→ **PROBLEM REQUIREMENTS**
Nothing but the lines below between the line holding "100 | 94 | 71 |" and the line holding "Whole exome sequencing", inclusive, should appear in the answer, each set down exactly.

RECORDS SHOWN Block Start

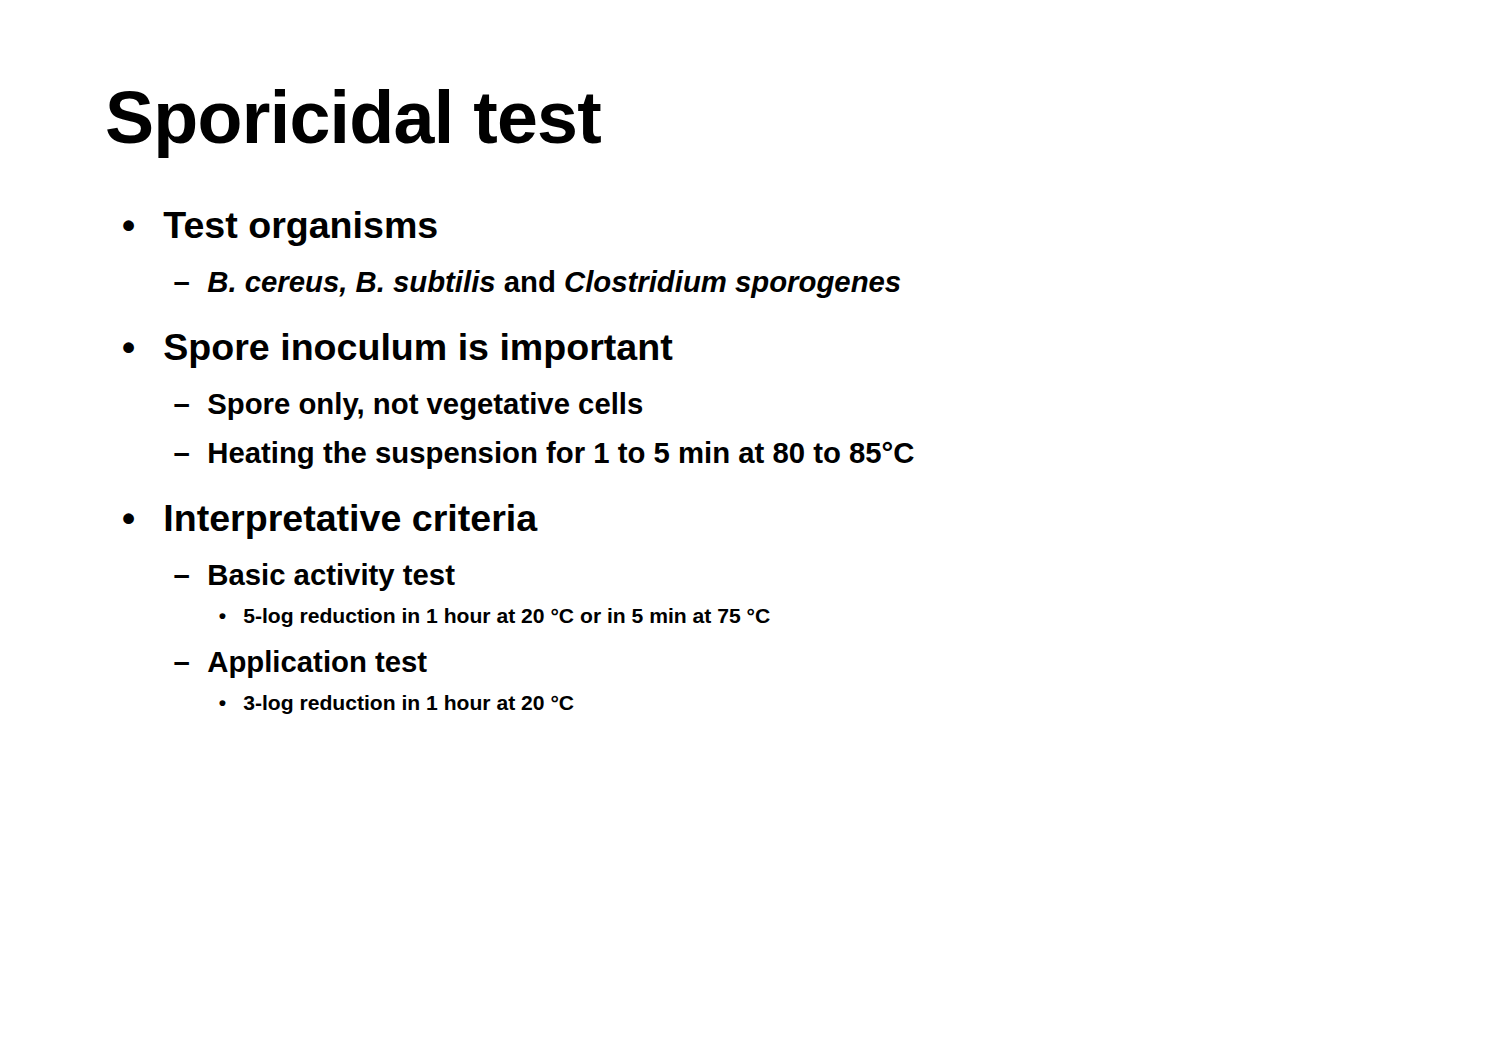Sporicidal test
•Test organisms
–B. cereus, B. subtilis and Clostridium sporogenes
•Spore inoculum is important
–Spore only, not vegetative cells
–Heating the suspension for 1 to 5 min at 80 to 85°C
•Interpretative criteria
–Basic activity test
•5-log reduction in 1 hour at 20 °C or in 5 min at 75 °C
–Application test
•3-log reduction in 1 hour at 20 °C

RECORDS SHOWN Block End
RECORDS SHOWN Block Start

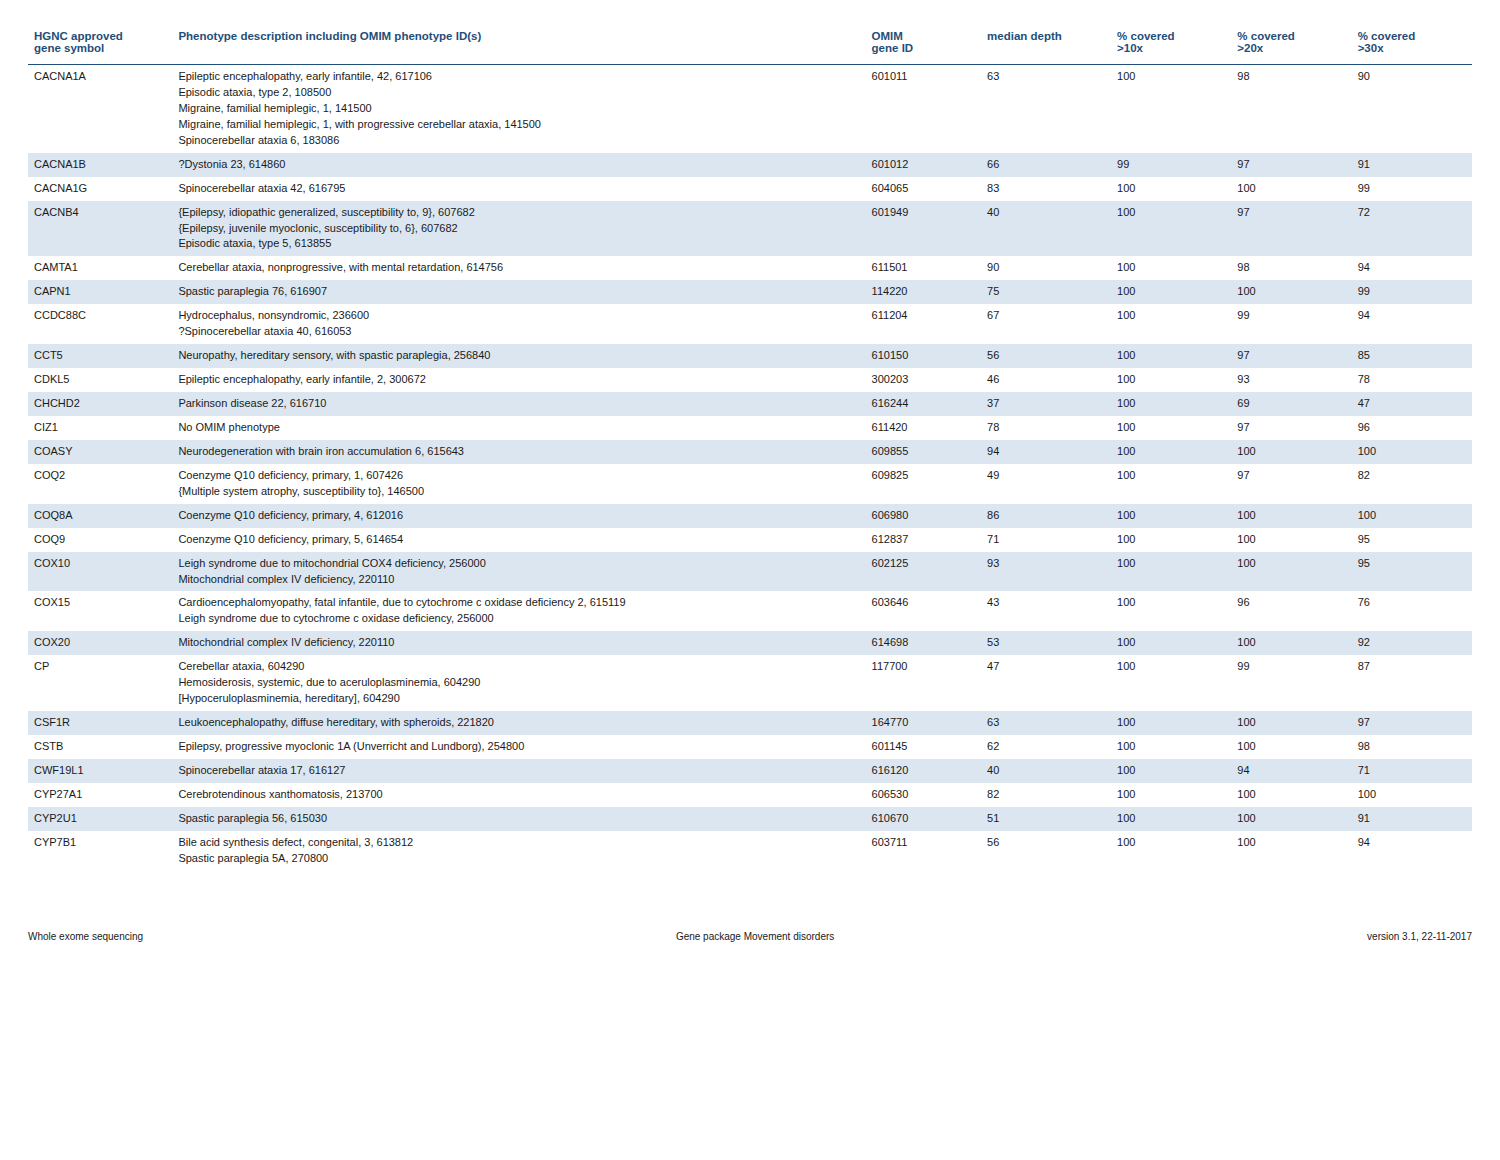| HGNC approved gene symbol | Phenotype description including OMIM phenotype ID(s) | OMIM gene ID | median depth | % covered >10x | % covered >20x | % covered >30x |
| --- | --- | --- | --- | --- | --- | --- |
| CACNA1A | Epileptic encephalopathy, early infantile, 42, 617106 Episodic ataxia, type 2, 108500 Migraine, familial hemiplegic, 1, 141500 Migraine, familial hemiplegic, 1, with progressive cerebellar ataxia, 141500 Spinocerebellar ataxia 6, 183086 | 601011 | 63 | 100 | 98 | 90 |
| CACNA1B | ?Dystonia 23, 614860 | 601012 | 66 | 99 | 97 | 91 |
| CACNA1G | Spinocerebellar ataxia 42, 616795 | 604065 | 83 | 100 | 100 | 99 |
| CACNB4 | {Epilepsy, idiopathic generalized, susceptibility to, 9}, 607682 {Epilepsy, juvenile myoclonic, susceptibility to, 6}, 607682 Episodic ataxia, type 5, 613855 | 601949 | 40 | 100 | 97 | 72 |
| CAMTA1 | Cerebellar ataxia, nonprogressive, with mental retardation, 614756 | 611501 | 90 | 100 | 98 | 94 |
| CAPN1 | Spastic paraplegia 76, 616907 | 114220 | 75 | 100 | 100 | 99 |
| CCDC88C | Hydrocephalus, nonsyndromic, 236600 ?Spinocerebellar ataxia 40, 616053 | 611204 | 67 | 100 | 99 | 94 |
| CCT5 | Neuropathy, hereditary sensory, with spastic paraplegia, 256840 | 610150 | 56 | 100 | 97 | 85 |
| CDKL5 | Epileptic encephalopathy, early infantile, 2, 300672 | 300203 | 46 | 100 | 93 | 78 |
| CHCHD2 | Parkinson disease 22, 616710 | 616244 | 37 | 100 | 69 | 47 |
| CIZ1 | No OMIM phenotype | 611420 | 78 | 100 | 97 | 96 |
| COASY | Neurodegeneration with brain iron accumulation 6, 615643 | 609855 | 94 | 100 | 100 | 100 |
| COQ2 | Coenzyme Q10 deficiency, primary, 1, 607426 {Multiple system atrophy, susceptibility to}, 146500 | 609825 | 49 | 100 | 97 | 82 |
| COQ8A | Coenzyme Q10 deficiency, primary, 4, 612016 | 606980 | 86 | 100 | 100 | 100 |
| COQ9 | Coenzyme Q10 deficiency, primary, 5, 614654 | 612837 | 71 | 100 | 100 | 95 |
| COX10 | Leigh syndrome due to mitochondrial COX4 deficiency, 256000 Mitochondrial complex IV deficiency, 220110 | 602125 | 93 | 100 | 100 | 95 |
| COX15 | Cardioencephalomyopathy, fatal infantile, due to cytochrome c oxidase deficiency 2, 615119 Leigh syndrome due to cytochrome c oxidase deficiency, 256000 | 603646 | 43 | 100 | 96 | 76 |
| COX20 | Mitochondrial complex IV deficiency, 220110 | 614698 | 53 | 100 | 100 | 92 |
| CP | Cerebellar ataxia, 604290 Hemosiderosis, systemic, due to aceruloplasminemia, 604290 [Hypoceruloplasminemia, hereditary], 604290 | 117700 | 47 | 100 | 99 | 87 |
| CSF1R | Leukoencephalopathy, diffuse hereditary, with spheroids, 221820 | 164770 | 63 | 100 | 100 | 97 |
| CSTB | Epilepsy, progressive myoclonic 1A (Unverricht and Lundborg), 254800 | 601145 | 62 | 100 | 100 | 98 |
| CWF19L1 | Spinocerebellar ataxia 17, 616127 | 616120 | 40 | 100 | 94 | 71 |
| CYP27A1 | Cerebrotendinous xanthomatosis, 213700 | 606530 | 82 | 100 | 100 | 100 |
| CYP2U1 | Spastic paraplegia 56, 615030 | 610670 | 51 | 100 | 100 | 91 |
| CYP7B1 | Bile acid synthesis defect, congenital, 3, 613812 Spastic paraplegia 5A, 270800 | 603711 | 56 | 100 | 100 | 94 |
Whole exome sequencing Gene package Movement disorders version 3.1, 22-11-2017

RECORDS SHOWN Block End
RECORDS SHOWN Block Start

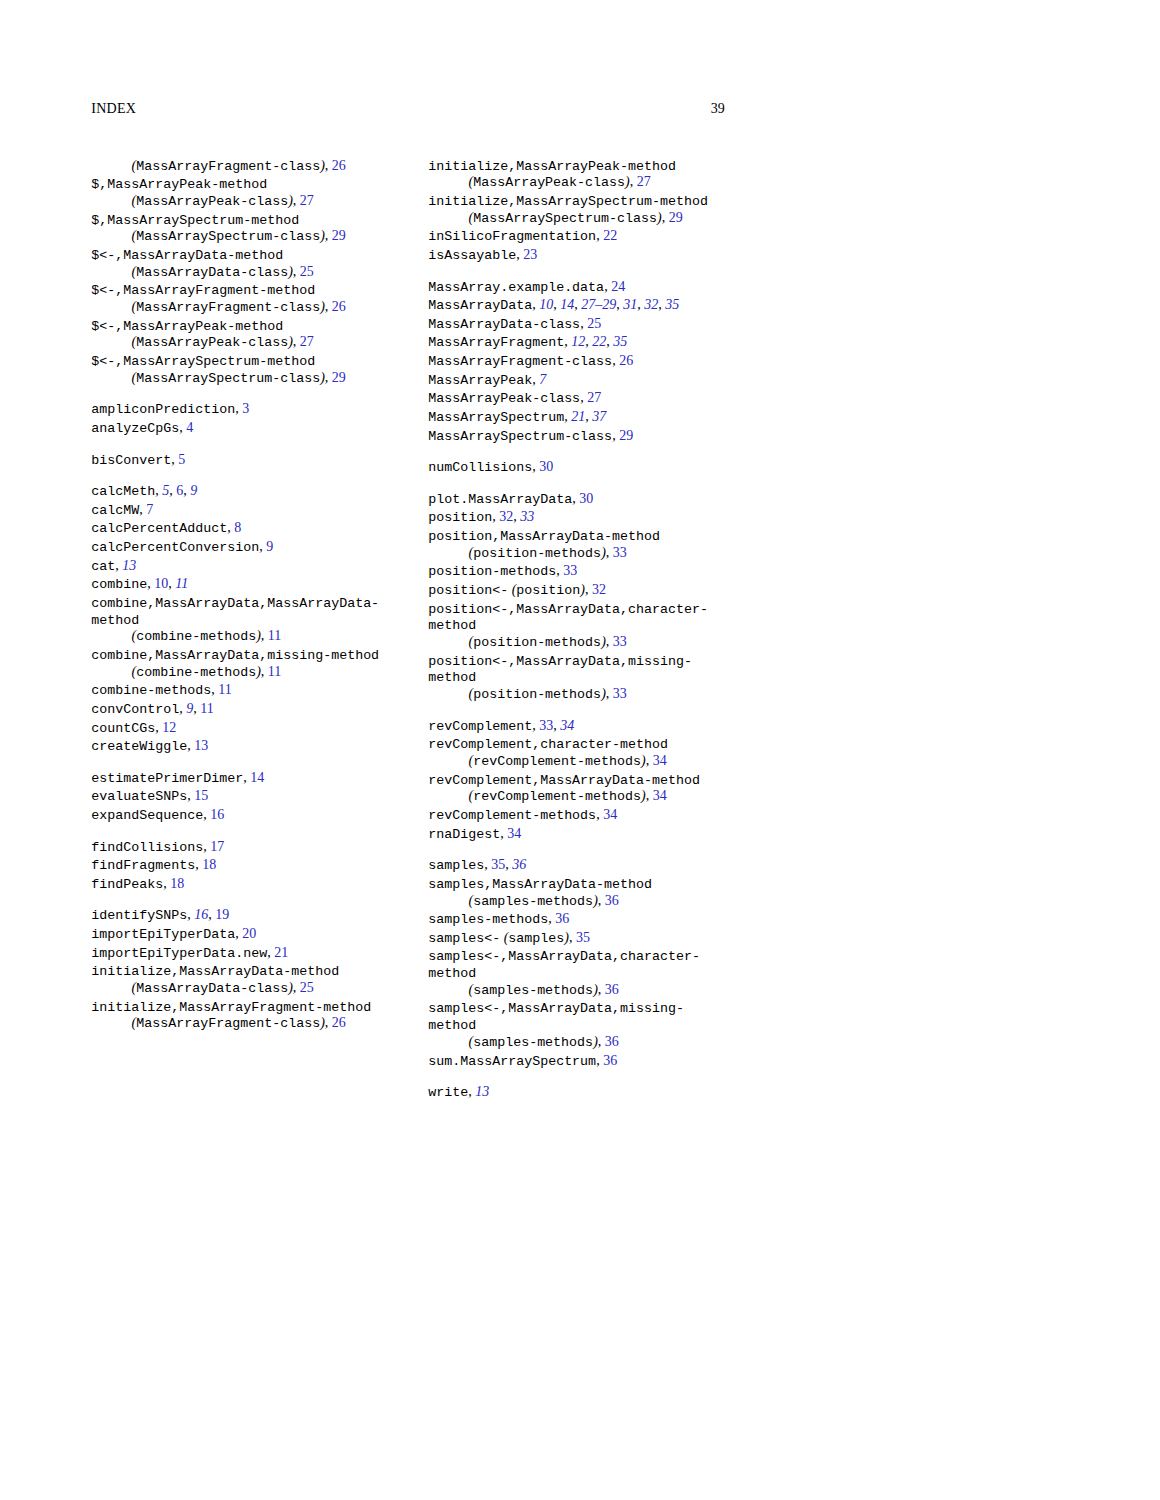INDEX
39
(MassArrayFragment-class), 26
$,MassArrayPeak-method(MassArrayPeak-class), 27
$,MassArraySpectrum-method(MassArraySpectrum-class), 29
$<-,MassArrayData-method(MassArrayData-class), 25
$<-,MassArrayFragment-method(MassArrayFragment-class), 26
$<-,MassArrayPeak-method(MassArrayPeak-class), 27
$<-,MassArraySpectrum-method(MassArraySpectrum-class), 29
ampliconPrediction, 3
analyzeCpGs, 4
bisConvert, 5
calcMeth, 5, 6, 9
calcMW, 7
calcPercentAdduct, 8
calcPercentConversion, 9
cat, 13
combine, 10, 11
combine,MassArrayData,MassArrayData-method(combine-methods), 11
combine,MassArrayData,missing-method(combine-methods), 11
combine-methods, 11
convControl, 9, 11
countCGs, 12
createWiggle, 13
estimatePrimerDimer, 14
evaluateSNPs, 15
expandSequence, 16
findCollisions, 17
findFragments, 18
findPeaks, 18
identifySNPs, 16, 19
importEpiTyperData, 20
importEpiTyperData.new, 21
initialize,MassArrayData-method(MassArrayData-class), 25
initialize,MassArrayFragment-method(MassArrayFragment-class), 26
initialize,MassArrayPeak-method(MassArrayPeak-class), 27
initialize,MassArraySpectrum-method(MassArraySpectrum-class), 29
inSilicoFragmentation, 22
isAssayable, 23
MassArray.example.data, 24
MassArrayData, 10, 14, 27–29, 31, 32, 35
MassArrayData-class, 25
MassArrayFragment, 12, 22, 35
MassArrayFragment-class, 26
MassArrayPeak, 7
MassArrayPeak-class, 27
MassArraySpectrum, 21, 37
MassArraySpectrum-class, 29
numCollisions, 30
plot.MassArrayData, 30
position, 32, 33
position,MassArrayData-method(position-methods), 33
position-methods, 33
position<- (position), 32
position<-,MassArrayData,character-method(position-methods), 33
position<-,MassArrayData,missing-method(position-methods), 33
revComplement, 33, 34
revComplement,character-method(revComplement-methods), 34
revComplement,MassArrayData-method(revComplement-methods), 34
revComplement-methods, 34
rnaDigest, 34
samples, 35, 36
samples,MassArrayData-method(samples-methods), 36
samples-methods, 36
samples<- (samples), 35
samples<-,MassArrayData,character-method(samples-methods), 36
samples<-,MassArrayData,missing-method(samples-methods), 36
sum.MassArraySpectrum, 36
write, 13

RECORDS SHOWN Block End

→ **WRITTEN SOLUTION**
| CWF19L1 | Spinocerebellar ataxia 17, 616127 | 616120 | 40 | 100 | 94 | 71 |
| CYP27A1 | Cerebrotendinous xanthomatosis, 213700 | 606530 | 82 | 100 | 100 | 100 |
| CYP2U1 | Spastic paraplegia 56, 615030 | 610670 | 51 | 100 | 100 | 91 |
| CYP7B1 | Bile acid synthesis defect, congenital, 3, 613812 Spastic paraplegia 5A, 270800 | 603711 | 56 | 100 | 100 | 94 |
Whole exome sequencing Gene package Movement disorders version 3.1, 22-11-2017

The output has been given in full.